‘Credential stuffing’ attack hits J. Crew

A common hacking technique has exposed personal information of some J. Crew customers.

According to a letter from the J. Crew customer care center which has been posted online by the California Attorney General’s office, an “unauthorized party” is believed to have used stolen user emails and passwords to fraudulently log into their J. Crew accounts in April 2019. Information leaked in the hack includes the last four digits of credit card numbers stored in compromised accounts, the expiration dates, card types, and billing addresses connected to those cards, and order numbers, shipping confirmation numbers, and shipment status of those orders. 

J. Crew does not believe any other information was exposed. The retailer says it discovered the breach through “routine and proactive Web scanning.”

According to Ameet Naik, security evangelist at Web security provider PerimeterX, a popular method of intrusion known as “credential stuffing” was behind this attack.

“The hackers in this case were after credit card numbers,” said Naik. “They used credential stuffing, also known as account takeover (ATO) attacks, to gain access to J. Crew’s servers and siphon off this valuable bounty directly from their databases.
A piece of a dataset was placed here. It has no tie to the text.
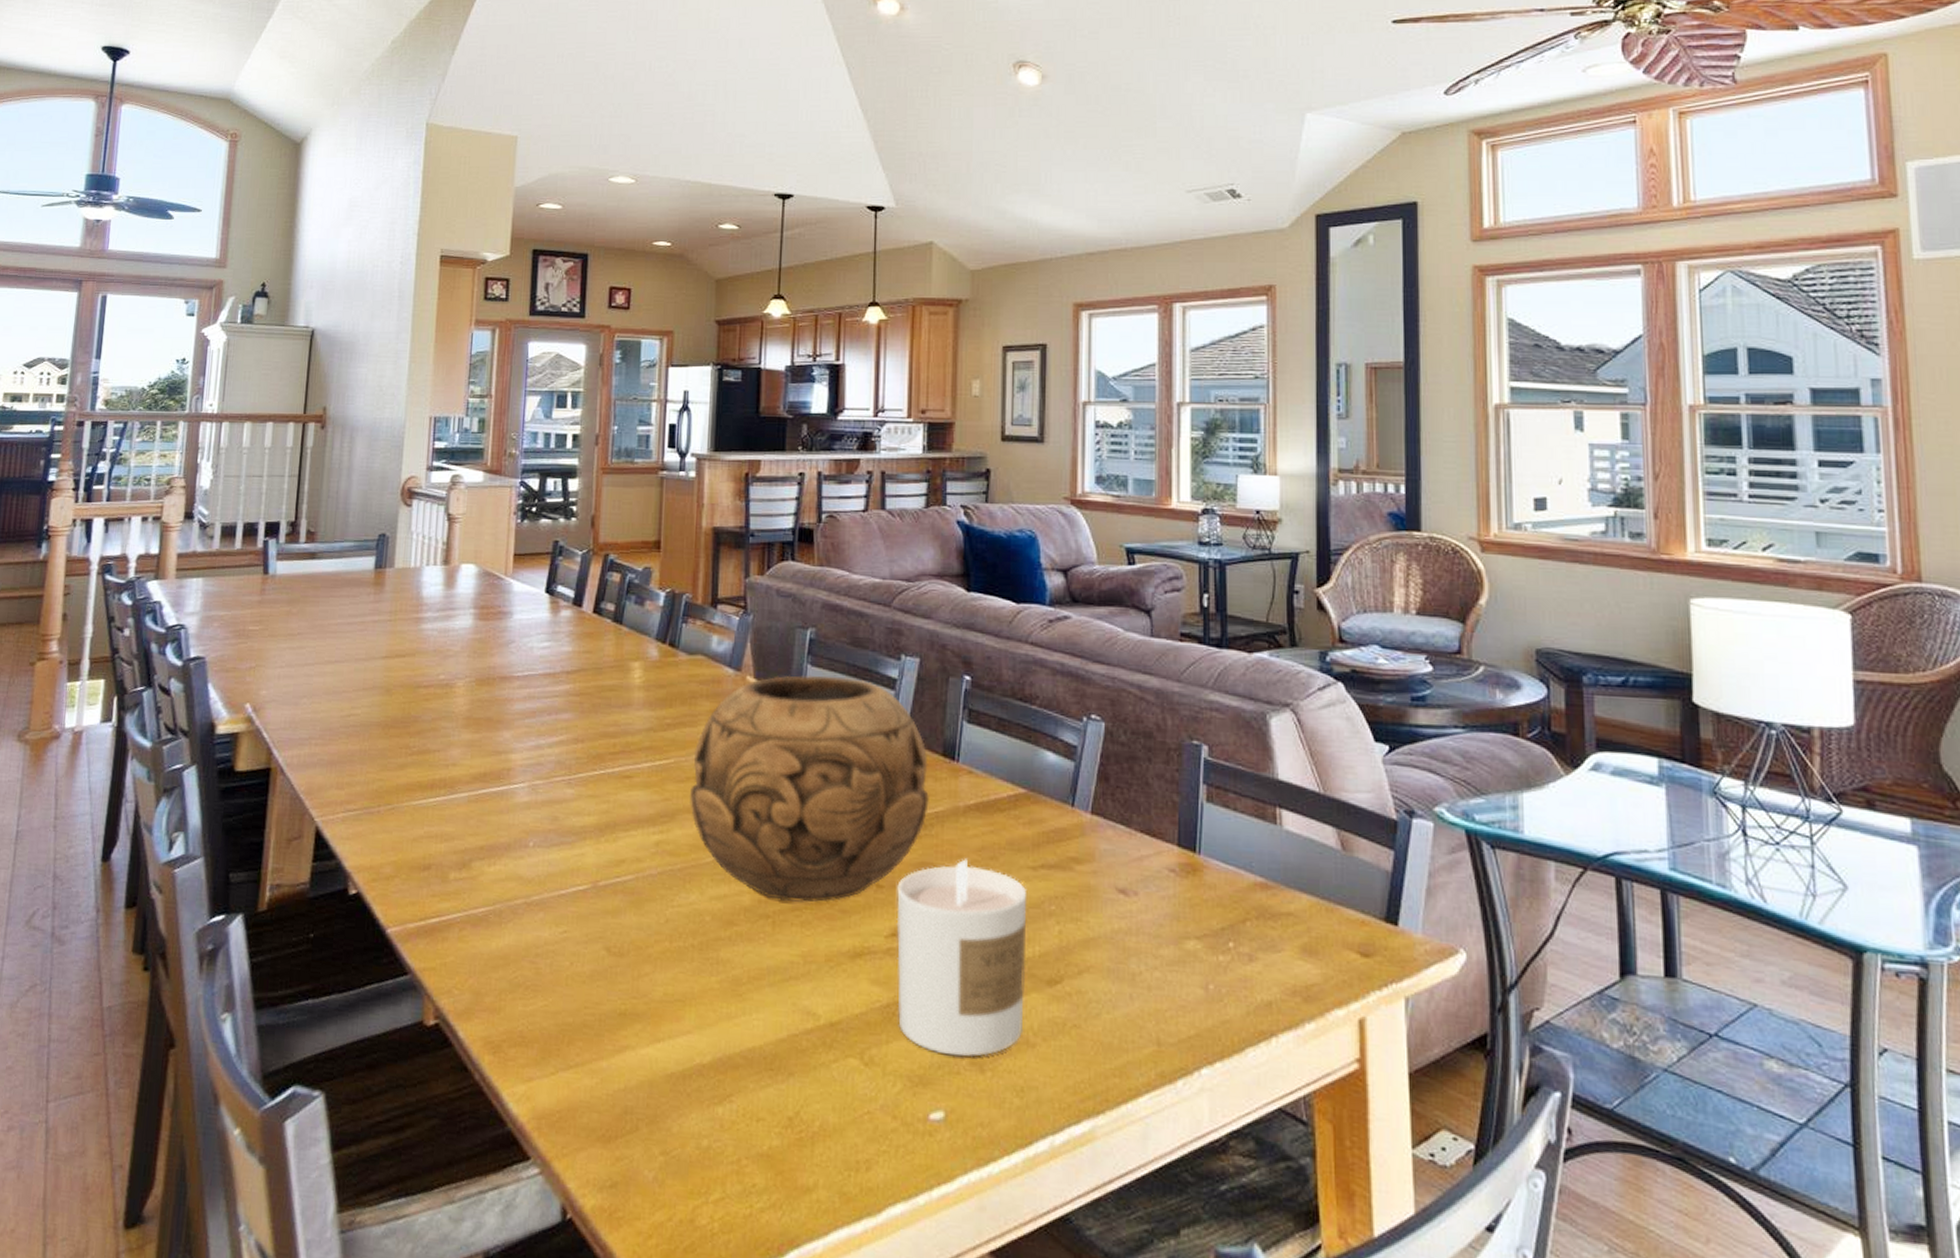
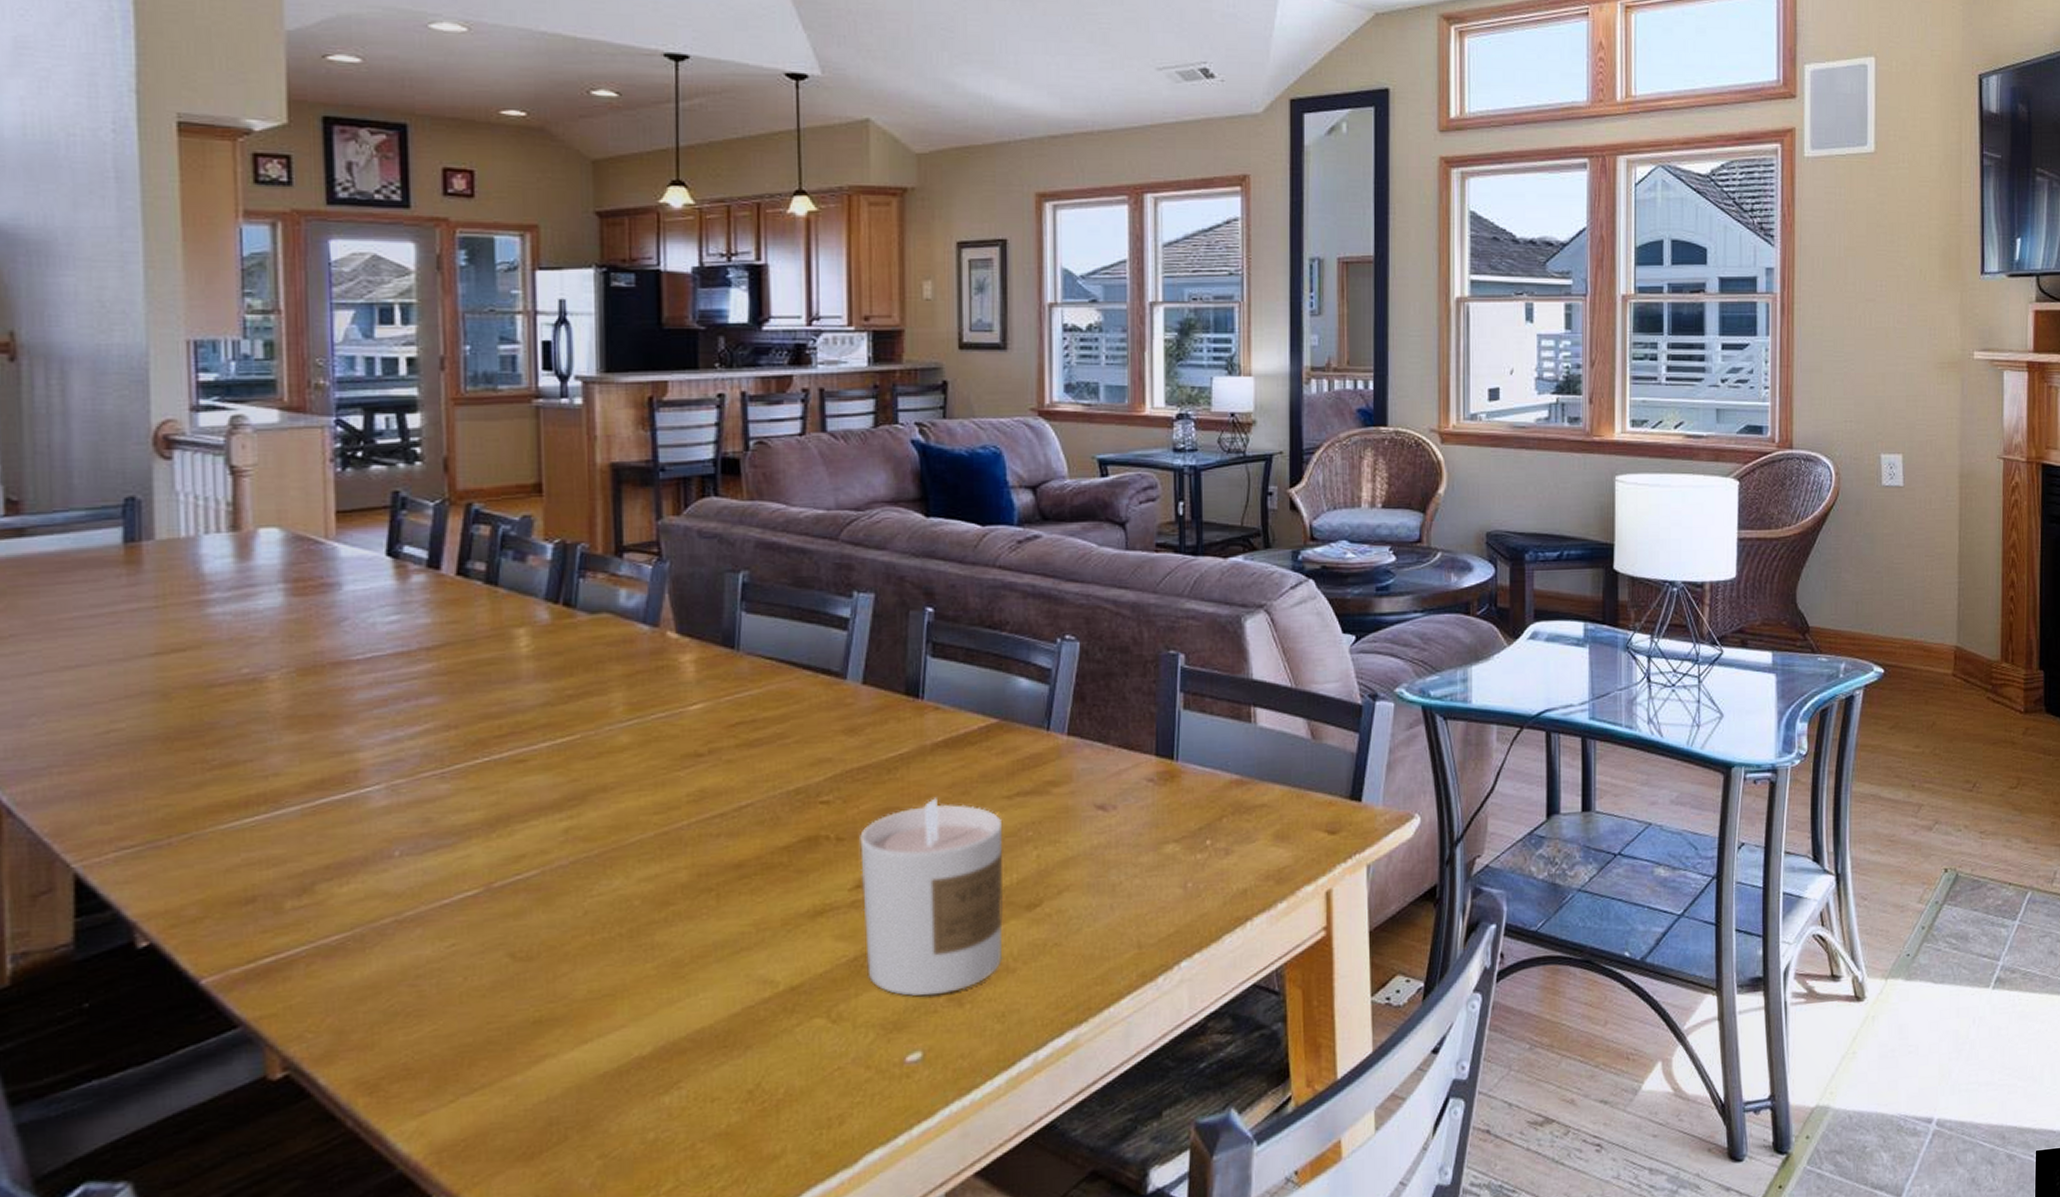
decorative bowl: present [689,675,929,903] -> none [603,622,892,871]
Hackers typically use automated bots to rapidly try thousands of stolen usernames and passwords until they hit the jackpot.”
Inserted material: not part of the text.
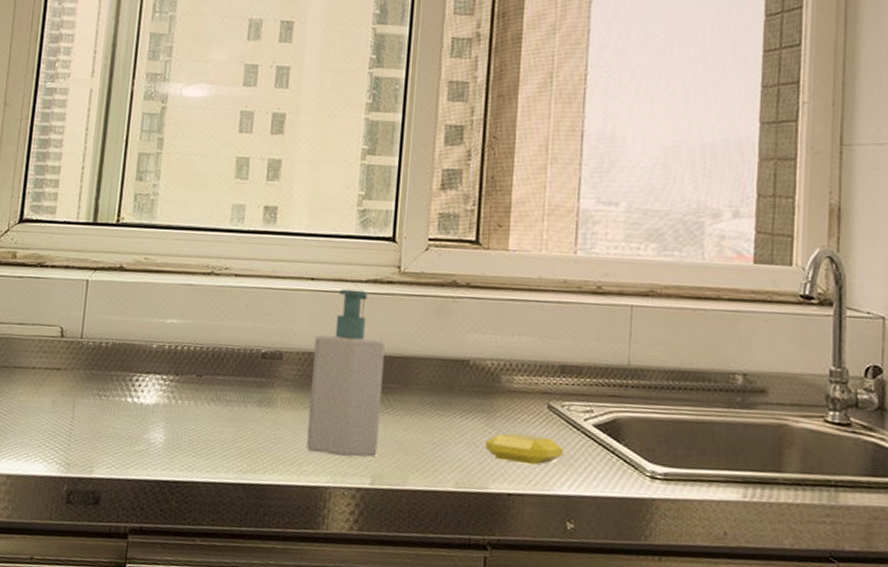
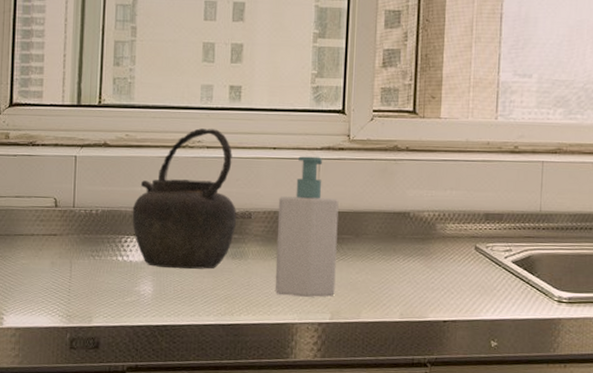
kettle: none [145,253,266,417] -> present [132,128,237,270]
soap bar: present [485,432,564,465] -> none [424,270,489,296]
To protect against credential stuffing attacks, Naik advises retailers to develop bot mitigation capabilities and consumers to use different passwords on different sites and lock down their credit records as much as possible.

J. Crew has disabled affected accounts and will require that customers whose data was exposed in the breach contact its customer care center to review their account and reset their password. J. Crew also recommends customers change their password on any other account where they use the same password discovered in this incident.